O espaço biológico na literatura atual
O espaço biológico que é compreendido pela presença das seguintes estruturas anatômicas: inserção conjuntiva, epitélio juncional e epitélio sulcular, e deve ser idealmente preservado, para que restaurações muito profundas, ou seja, próximas à crista óssea, não causem uma agressão mecânica e ocasionem um processo inflamatório crônico associado a uma perda óssea descontrolada (CARVALHO et al., 1989).
O trabalho de Gargiulo et al. (1961) mostrou que existem variações expressivas nos valores correspondentes à inserção conjuntiva e ao epitélio juncional, significando, clinicamente, que os indivíduos podem ter espaços biológicos variáveis: maiores, menores ou médios.

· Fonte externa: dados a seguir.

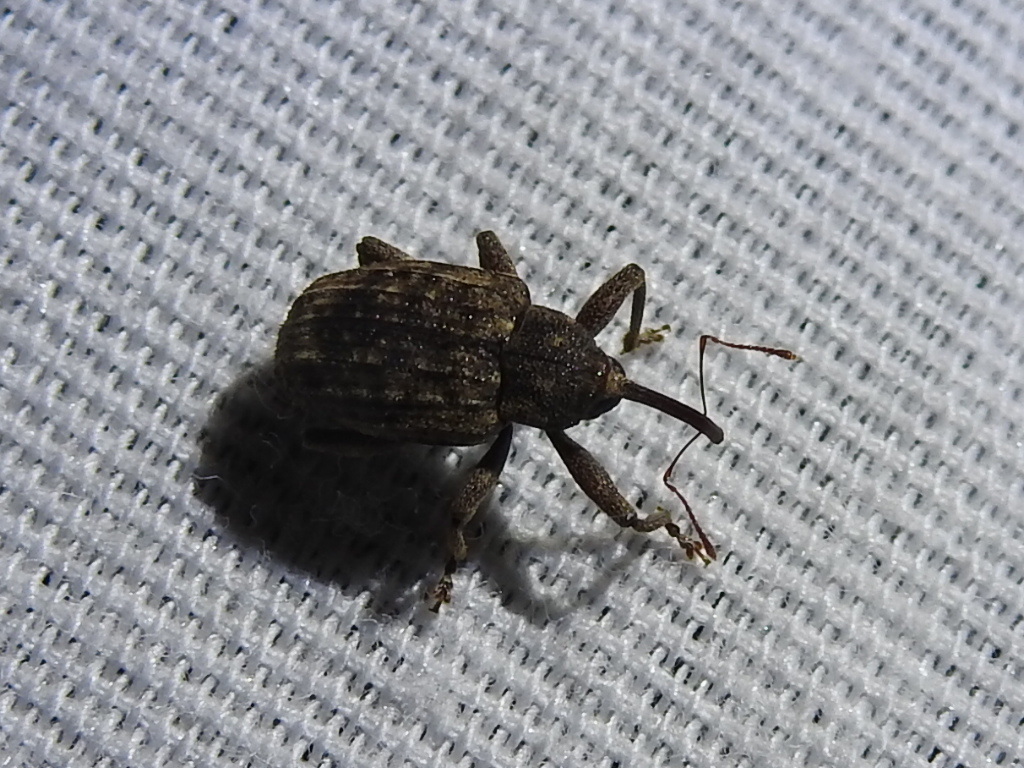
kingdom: Animalia
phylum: Arthropoda
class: Insecta
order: Coleoptera
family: Curculionidae
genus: Conotrachelus
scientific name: Conotrachelus naso
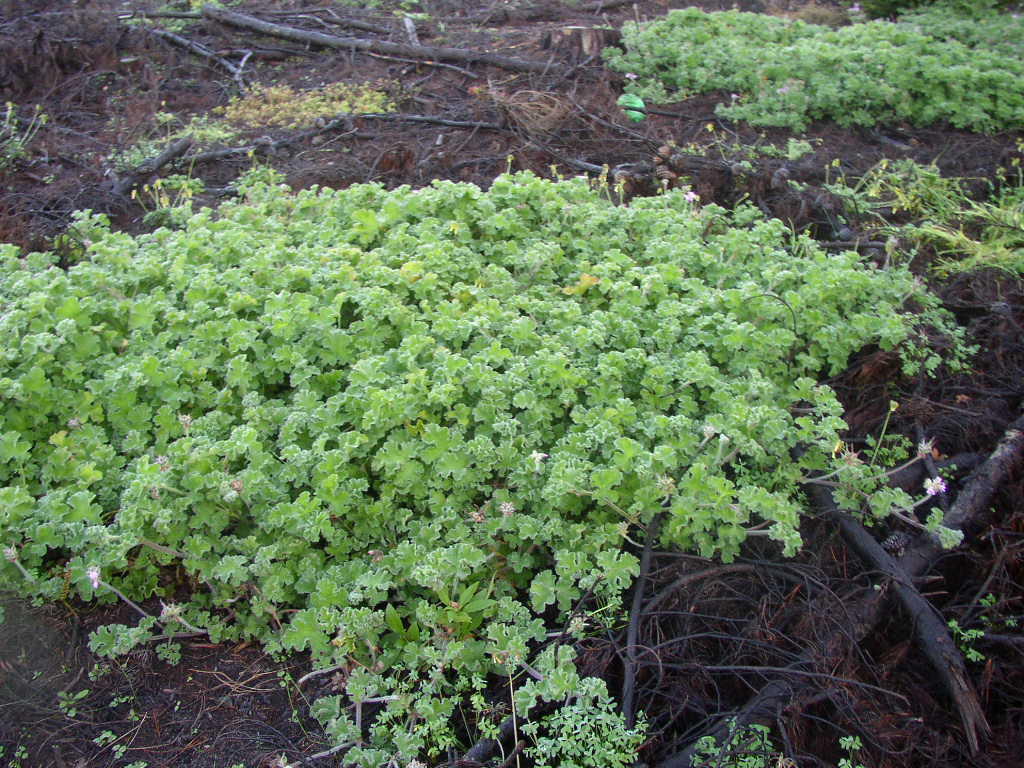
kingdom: Plantae
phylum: Tracheophyta
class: Magnoliopsida
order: Geraniales
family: Geraniaceae
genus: Pelargonium
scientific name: Pelargonium capitatum
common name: Rose scented geranium
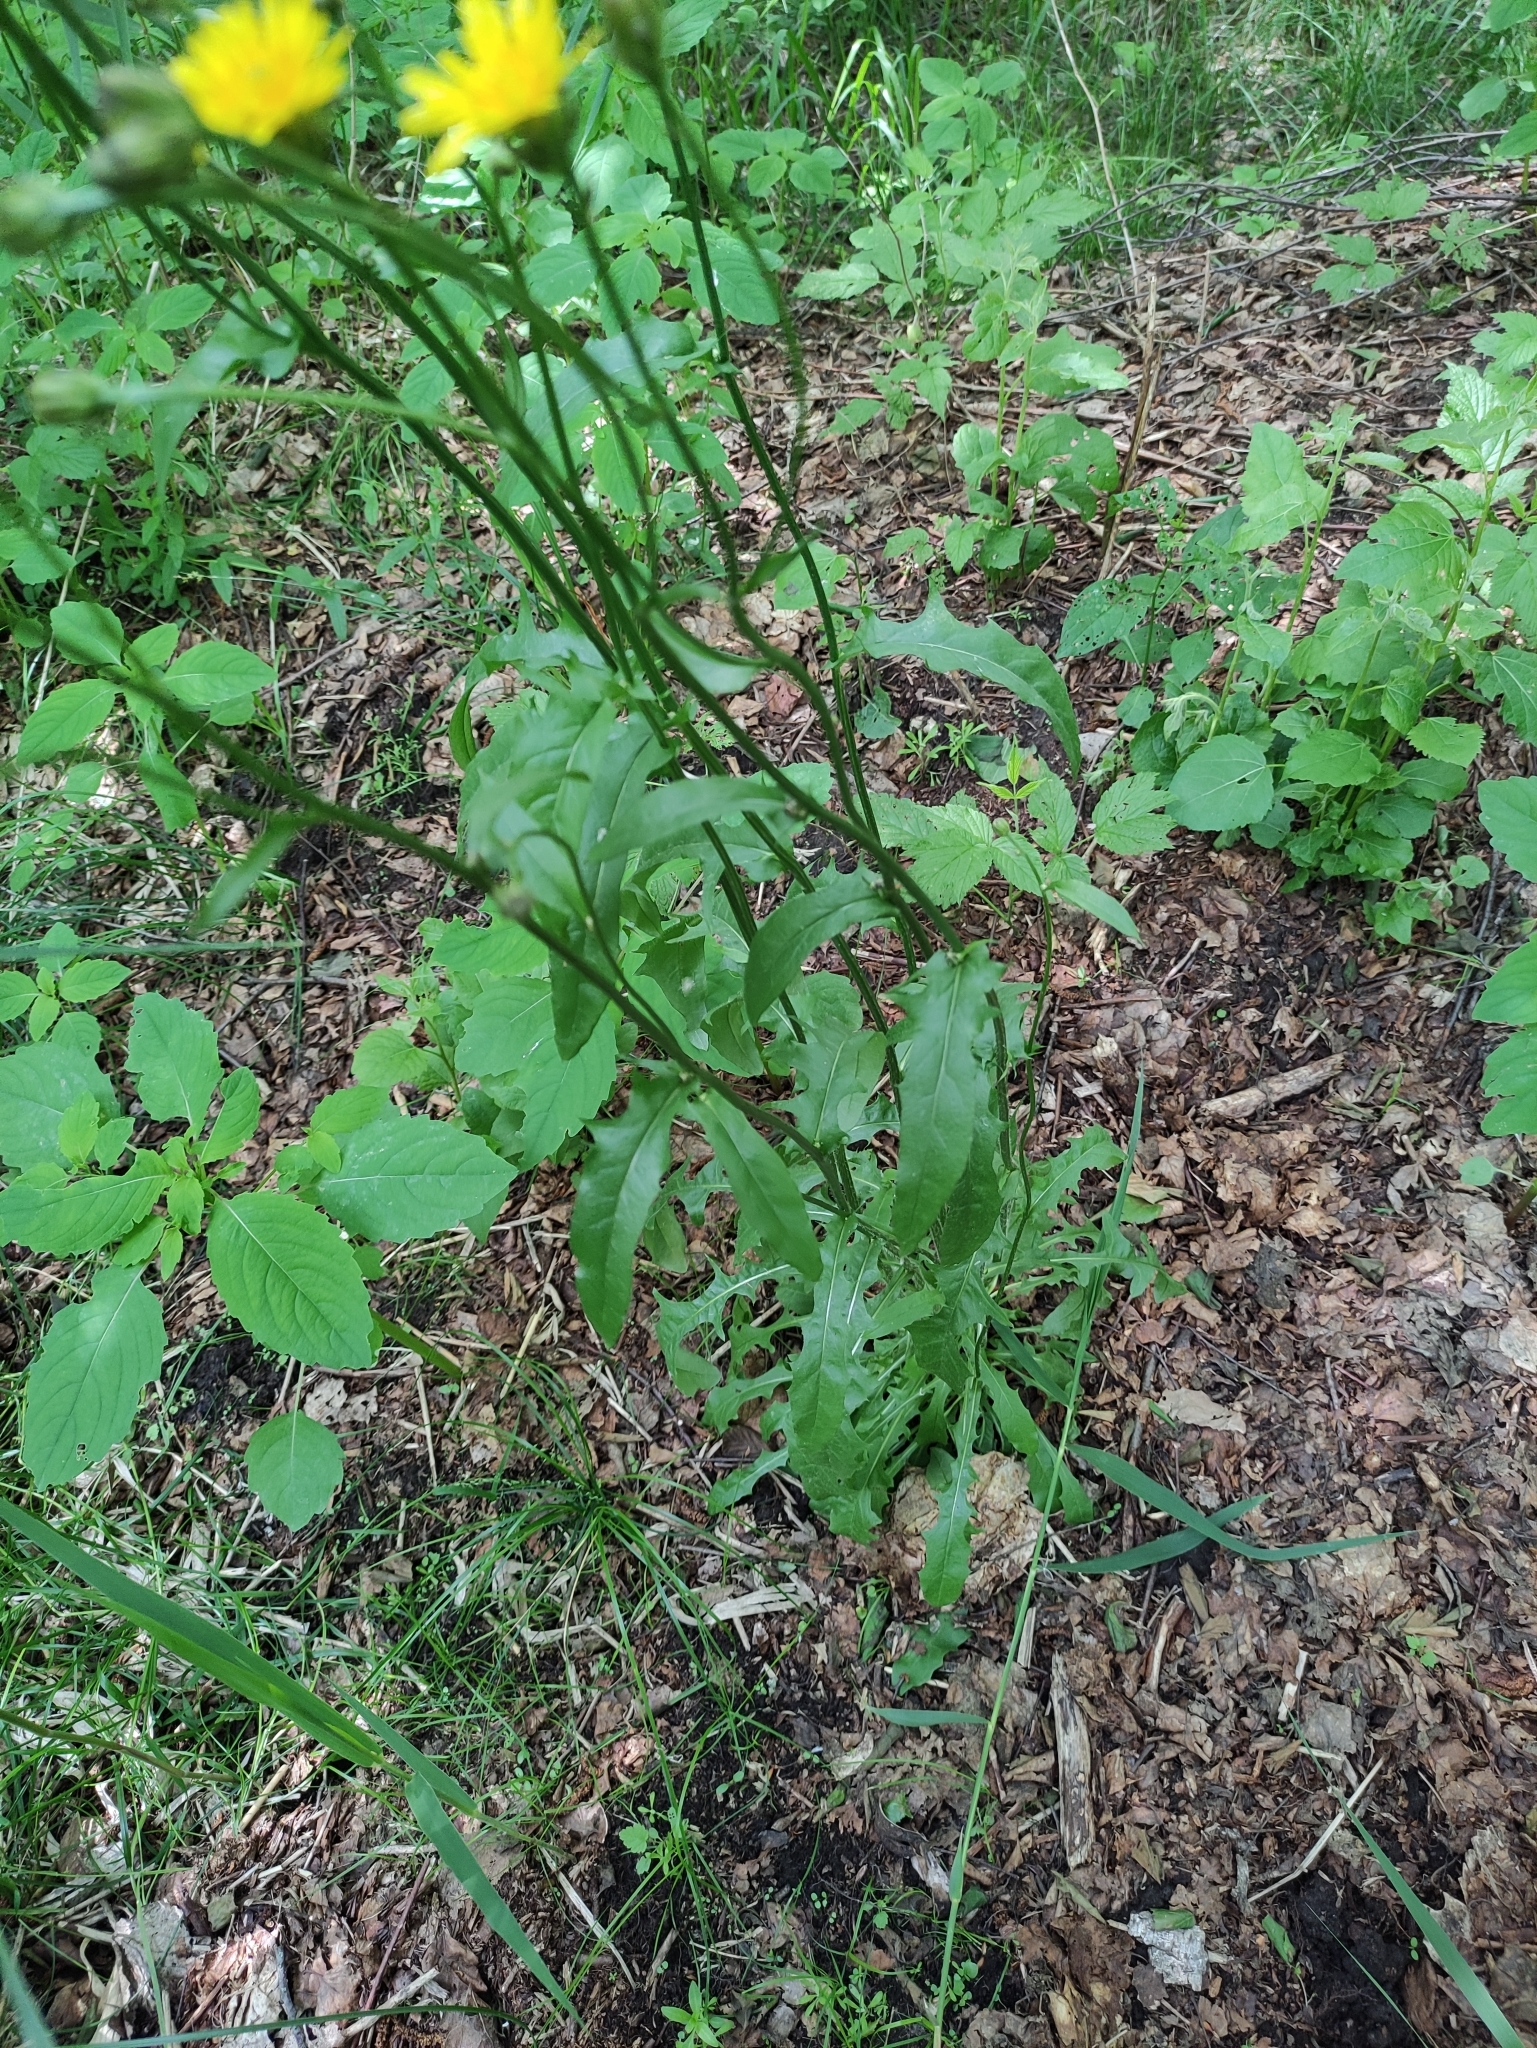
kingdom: Plantae
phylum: Tracheophyta
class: Magnoliopsida
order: Asterales
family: Asteraceae
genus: Crepis
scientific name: Crepis biennis
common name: Rough hawk's-beard
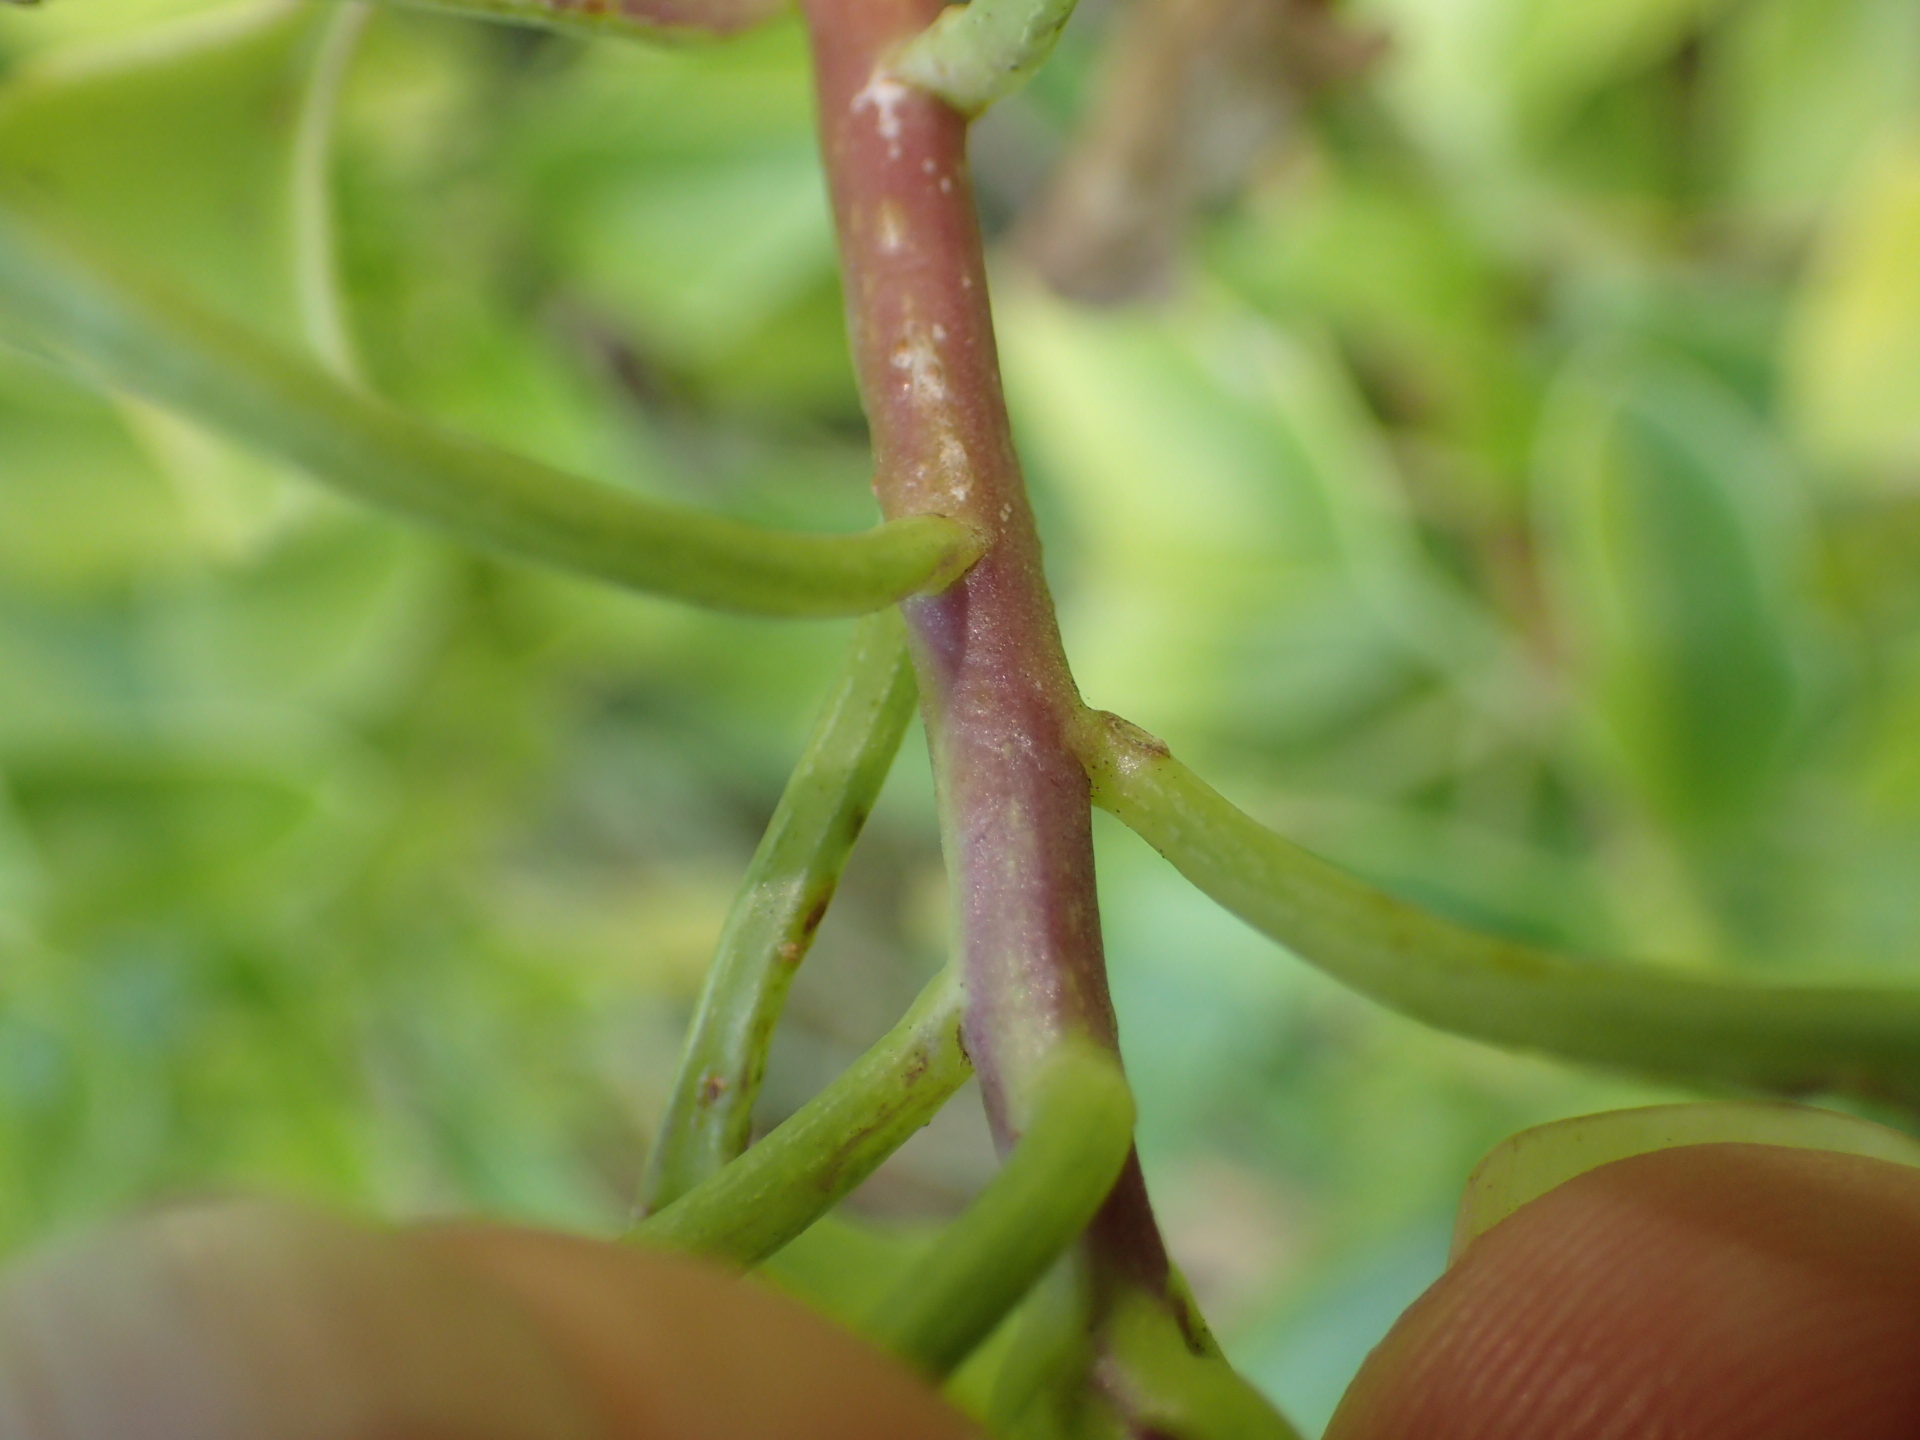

Os resultados, em valores médios deste trabalho, foram os seguintes:
0.69 mm – da margem gengival ao limite apical do epitélio juncional;
0.97 mm – do limite apical do epitélio juncional ao topo da crista óssea;
1.07 mm – total médio da margem gengival ao topo da crista óssea.
Para as radiografias de avaliação deve-se utilizar a técnica de paralelismo, especialmente a bite-wing, que reproduz a dimensão do espaço biológico com fidelidade (BOYLE et al., 1973).
Uma vez que esta técnica, assim como toda a odontologia, é operadora dependente, o clínico obtendo na sua restauração uma superfície lisa, suave, bem adaptada e que não irrite o tecido periodontal, associado a uma orientação adequada ao paciente de manter o local higienizado, mesmo a restauração invadindo o “espaço biológico”, esta área pode ficar livre de inflamação gengival e periodontal crônica (FRESE et al., 2014).
Após o procedimento de desprendimento do tecido, diante de um procedimento cirúrgico e restaurador, haverá uma cicatrização epitelial envolvendo hemidesmossomas e a reestruturação da lâmina basal sob a influência da fibrina.Desta forma, a nova aderência epitelial não será totalmente específica para uma estrutura de superfície. É capaz de ser formado em esmalte, cemento, cemento afibrilar e cutícula (STERN, 1981).
Pressupõe-se que durante a cicatrização de feridas e recolocação epitelial ocorra tanto no cemento como nas partes mais apicais da superfície da resina composta (FRESE et al., 2014).
As fibras do tecido epitelial mostraram a capacidade de ligação à superfície das restaurações em resina desde que as condições de adaptação, polimento e higiene sejam ótimas (MARTINS et al., 2007).Em média, cerca de 6 meses são necessários para uma correta remodelação óssea pós-cirúrgica (LANNING et al., 2003).